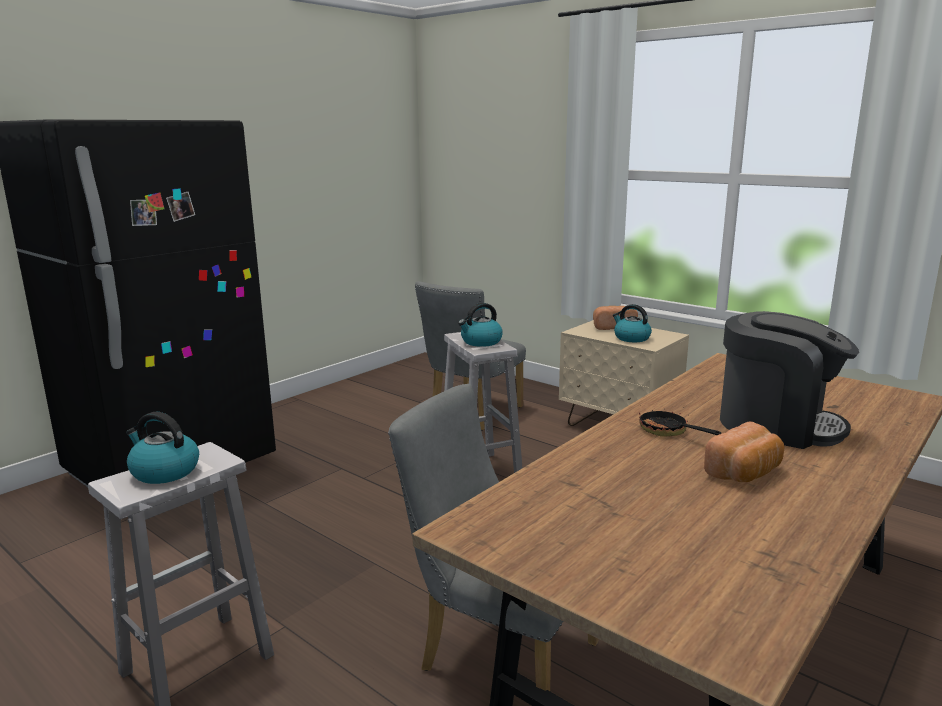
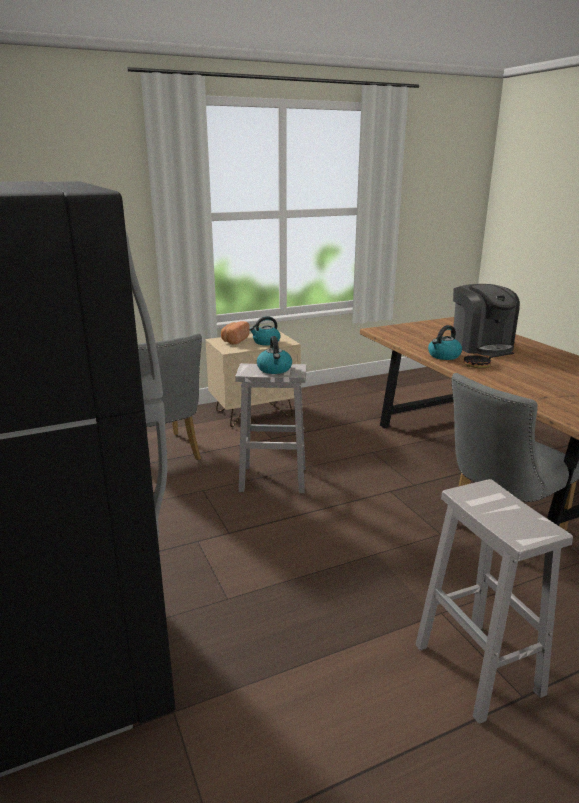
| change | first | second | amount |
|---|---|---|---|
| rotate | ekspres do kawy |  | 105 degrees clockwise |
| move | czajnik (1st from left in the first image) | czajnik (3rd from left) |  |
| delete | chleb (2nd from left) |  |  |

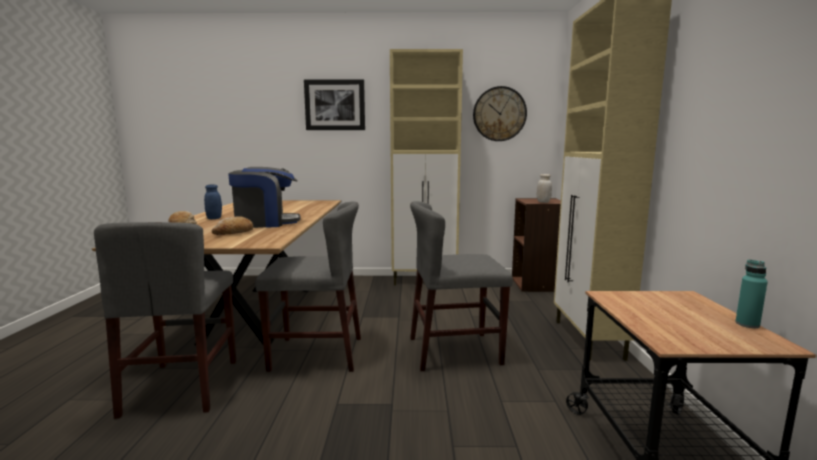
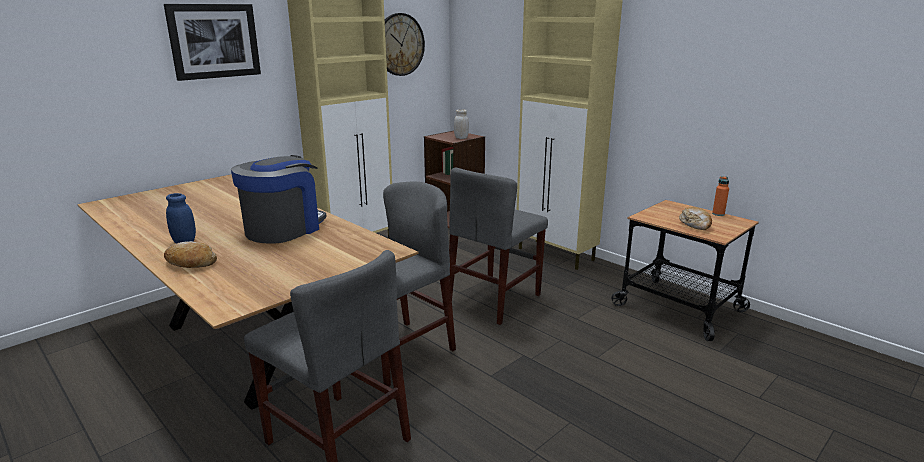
| change | first | second | amount |
|---|---|---|---|
| move | chleb (2nd from left) |  |  |
| recolor | butelka (turkusowy) | butelka (pomarańczowy) |  |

====

• [What is expected] Report all lines in the records that include the string "move".

• [Your response]
| move | czajnik (1st from left in the first image) | czajnik (3rd from left) |  |
| move | chleb (2nd from left) |  |  |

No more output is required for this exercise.